Tesla App tech details

ceo

Member
Joined
May 13, 2017
Messages
20
Location
Calgary Alberta
Tesla Owner
Model 3
Country
Country
#1
Hey all,

Been doing some research on this one and my google-fu has been failing me, so I'd figure someone on here may know.

Short version is I've been asked if we could allow the Tesla app to work on the network by someone with an S. Figured since I'll probably be asking that question myself in a bit, I'd look into it. Except that I can't find explicit network requirements for the app, and as I lack a Tesla product to link to my account on my phone and do some testing it makes it difficult to find out the specifics.

Does anyone know what ports (TCP\UDP) that need to be opened on a firewall to allow the app to talk to the car?

The best references I can find are that it uses openVPN. I can make some educated guesses on that, but I can't actually guarantee that Tesla is using the same ports. The more specific I can be on what needs to be opened, the more likely that I'll actually get an approval to get the ports opened. Otherwise people will have to turn off wireless on their phones, go to mobile to talk to the car, then hopefully remember to re-enable wireless.
 
Joined
Aug 31, 2017
Messages
5
Location
Waterloo, ON
Country
Country
#2
The phone app speaks to Tesla's servers, not directly to the car, and it appears to just be a bunch of RESTful API calls. 3rd party devs have reverse-engineered the API enough to create other apps. I don't know the ports as I don't have a car yet either, but a quick packet capture should reveal where it's connecting to, or take a look at some unofficial API docs like https://timdorr.docs.apiary.io/#reference/authentication to see how you'd interact with it. It looks like it should just be standard HTTPS on 443.
 

ceo

Member
Joined
May 13, 2017
Messages
20
Location
Calgary Alberta
Tesla Owner
Model 3
Country
Country
#3
Did some digging and found this via another owners club if anyone else is curious:

Tesla uses openVPN to establish a connection to its servers (vpn.vn.teslamotors.com) on UDP port 1194.
IP Ranges: 209.11.133.0/26, 209.10.208.0/26, 205.234.27.192/26
May require longer UDP timeouts than 10 seconds.

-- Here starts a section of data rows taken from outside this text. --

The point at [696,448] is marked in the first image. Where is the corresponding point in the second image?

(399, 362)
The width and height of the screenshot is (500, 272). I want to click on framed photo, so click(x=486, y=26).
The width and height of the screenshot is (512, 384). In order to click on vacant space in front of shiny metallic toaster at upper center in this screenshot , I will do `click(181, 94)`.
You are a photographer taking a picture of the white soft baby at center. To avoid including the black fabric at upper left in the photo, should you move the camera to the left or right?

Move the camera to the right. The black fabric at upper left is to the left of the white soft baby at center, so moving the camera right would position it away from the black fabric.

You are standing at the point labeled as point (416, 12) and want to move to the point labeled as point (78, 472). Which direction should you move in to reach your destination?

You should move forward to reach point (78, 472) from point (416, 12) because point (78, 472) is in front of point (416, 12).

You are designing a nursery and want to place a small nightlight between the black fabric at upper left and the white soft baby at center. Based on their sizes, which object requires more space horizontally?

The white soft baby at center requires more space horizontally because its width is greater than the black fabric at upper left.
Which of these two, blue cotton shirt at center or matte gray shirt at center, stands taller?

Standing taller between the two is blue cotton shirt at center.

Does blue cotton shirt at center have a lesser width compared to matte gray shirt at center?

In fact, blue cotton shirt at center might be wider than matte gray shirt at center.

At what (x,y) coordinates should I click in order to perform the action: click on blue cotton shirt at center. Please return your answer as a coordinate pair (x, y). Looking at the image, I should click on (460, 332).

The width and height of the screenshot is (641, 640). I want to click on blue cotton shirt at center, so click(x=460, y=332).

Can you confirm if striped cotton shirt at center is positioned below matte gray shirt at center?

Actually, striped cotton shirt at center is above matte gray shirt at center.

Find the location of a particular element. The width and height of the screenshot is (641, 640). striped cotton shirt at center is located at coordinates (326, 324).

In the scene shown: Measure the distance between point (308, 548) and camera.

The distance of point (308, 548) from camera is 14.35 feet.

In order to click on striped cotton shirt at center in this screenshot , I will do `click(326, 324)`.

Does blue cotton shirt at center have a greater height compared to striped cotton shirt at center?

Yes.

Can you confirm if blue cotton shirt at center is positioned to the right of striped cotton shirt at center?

The Tesla server ranges may not be accurate as the best I could find was from 2 years ago. They probably added more since then.
 

TirianW

Active Member
TOO Supporting Member
Joined
Oct 31, 2017
Messages
43
Location
Lynchburg, VA
Tesla Owner
Model 3
Country
Country
#4
Those two IP ranges are registered to Tesla according to ARIN, and they are part of a larger space handled by QTS for their Santa Clara colo data center (AS40913). So it looks like the servers that handle the backend for at least the US is in that datacenter. A /26 is a pretty large subnet and since they have two, that would be up to 122 public IPv4 addresses. More than enough to handle their worldwide operations if they wanted to - but given some of the data privacy laws (like those in the EU) they might not be able to legally handle everything from that datacenter. I would not expect them to have any more IPv4 ranges (at least for the US), but I would expect them to have a IPv6 space - however, I was not able to find an ASN record for them. Since all the cellular carriers are going IPv6 only, I would expect them to at least be looking at full IPv6 support for the LTE side of the connection.
 

teslaliving

Top-Contributor
Joined
Apr 2, 2016
Messages
556
Location
Boston
Tesla Owner
Model S
Country
Country
#5
The app (mobile app from the phone) is just HTTPS outbound traffic which almost nobody blocks on networks.

The car itself talks to Tesla over a bunch of stuff. I can easily see a work network not liking traffic for that passing through. Usually, those kinds of companies have locked down MAC addresses and such though.

The question asked about the Tesla app and the only thing considered the Tesla app by owners is the one on the phones so thats the first answer.